=== What to produce ===
From the data that follows, print exactly the lines starting at the one containing "left_click_drag(497, 315, 413, 306)" and ending at the one containing "left_click_drag(496, 464, 434, 464)"; include both of them and nothing more.

=== The records ===
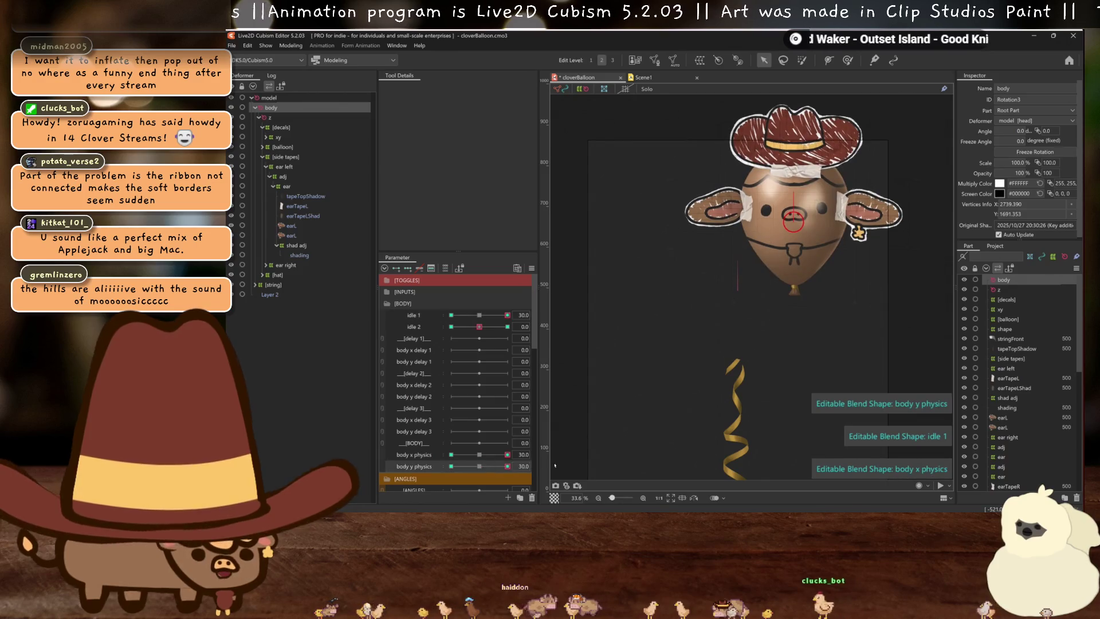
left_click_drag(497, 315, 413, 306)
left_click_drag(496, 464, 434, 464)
* * *
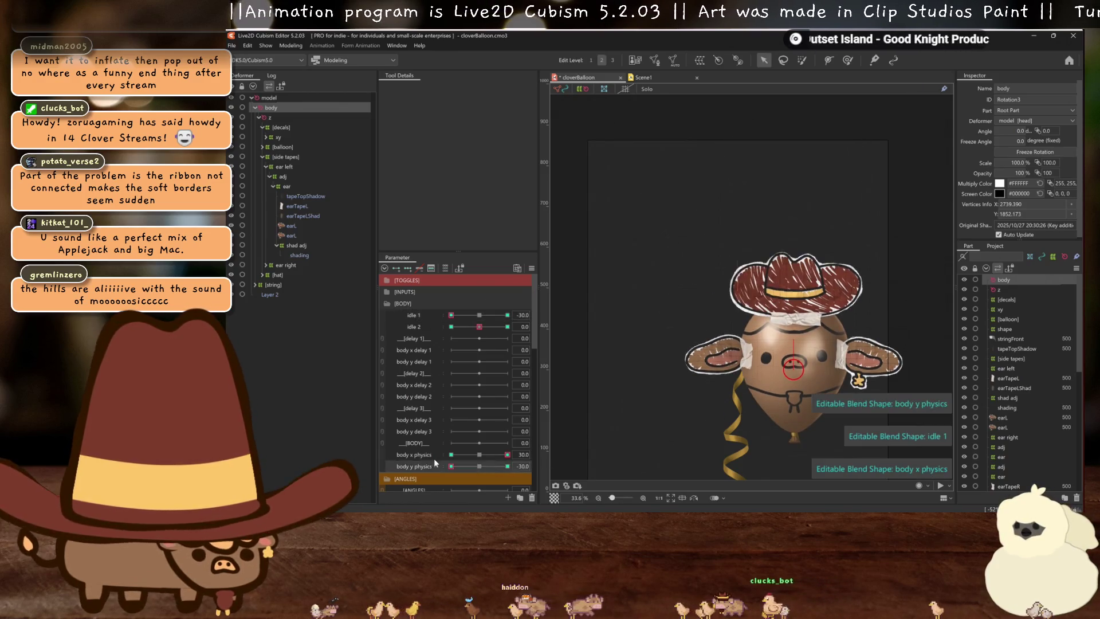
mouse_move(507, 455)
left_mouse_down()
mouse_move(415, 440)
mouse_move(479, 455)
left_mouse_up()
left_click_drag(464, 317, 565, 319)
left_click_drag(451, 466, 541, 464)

=== Exercise solution ===
left_click_drag(497, 315, 413, 306)
left_click_drag(496, 464, 434, 464)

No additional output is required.